Chapter 7 and Chapter 13 are the highly sought-after forms of bankruptcy. In Chapter 7 bankruptcy, you get rid of your debts by losing some of your precious assets, while in Chapter 13 bankruptcy you repay the debts by adhering to a court-ordered monthly repayment plan that is affordable for you. Both of these bankruptcy cause a decline in your three-digit FICO credit score, the amount of which depends on your credit score before the bankruptcy (expected decline is of around 150 or more points).

Most of the financial aspects of your life depend on your credit scores. Thus, a decline in the credit score poses a lot of problems. Some of these problems are:

  • Borrowing money will either be impossible for you or you’ll get it with a high rate of interest.
  • In case you lose your house in foreclosure, you’ll face problems in renting another one. Most landlords will ask for higher security deposits. Some might completely refuse to rent it to you.
  • Getting a new car will be difficult unless you’re buying it with cash. You will either get a loan with a higher interest rate or won’t get it at all.
  • Even getting a new mobile plan will become arduous, as the service providers might get worried whether you’ll be able to pay your bills every month or not.
  • You’ll have to live as a cash consumer for a year or two, as getting things on credit will become difficult for you.

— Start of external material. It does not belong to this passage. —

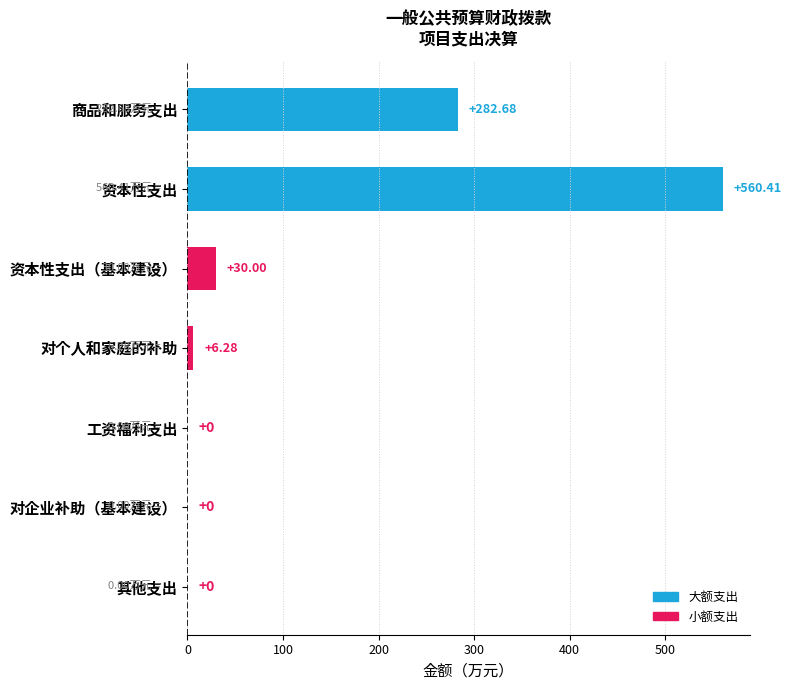

Are the bars horizontal?

Yes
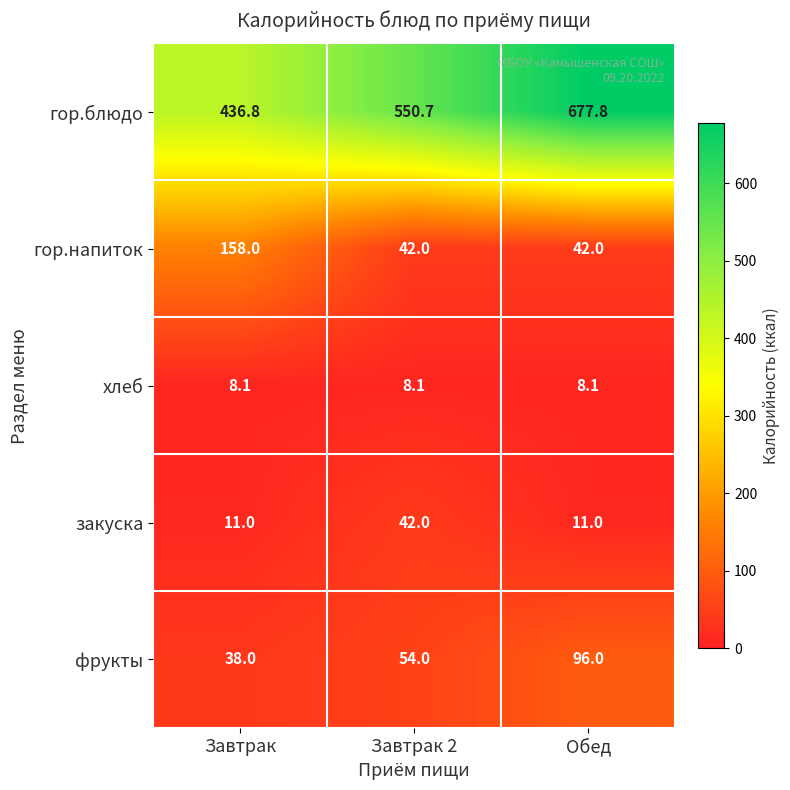

At how many categories does at least one series exceed 318?

3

Apart from a decline in the credit score, there are a few more adverse impacts of filing for bankruptcy.

  • Bankruptcies won’t disappear from your credit report easily. A Chapter 7 filing will remain on it for 10 years, while a Chapter 13 filing will be there for 7 years. If you’ll pay your bills on time and won’t be under any new debts, the negative impact of these filings on your credit report will decrease.
  • Filing for bankruptcy will cause a decrease in your credit-based insurance score which will, in turn, increase your vehicle insurance payment. Insurers charge such motorists with higher rates of interest as such people tend to file maximum claims.
  • Even Fannie Mae and Freddie Mac won’t be able to approve your mortgage loan for the first 2 years of your bankruptcy. The Federal Housing Administration (FHA loans) won’t let you apply for a mortgage before the completion of one year of your bankruptcy.
  • Filing for bankruptcy can even keep you off getting a new job, as the employer might ask for an employment screening, which is an overview of your credit report. It lists Chapter 10 and Chapter 13 bankruptcies, which are less than 10 and 7 years old, respectively. However, the employer can’t run the screening without your written permission. But still, the presence of bankruptcy might stop your employment, especially if it’s in a financial sector or law enforcement.

Thus, it is advisable to find better options than bankruptcy. Bankruptcy should be your ultimate last option.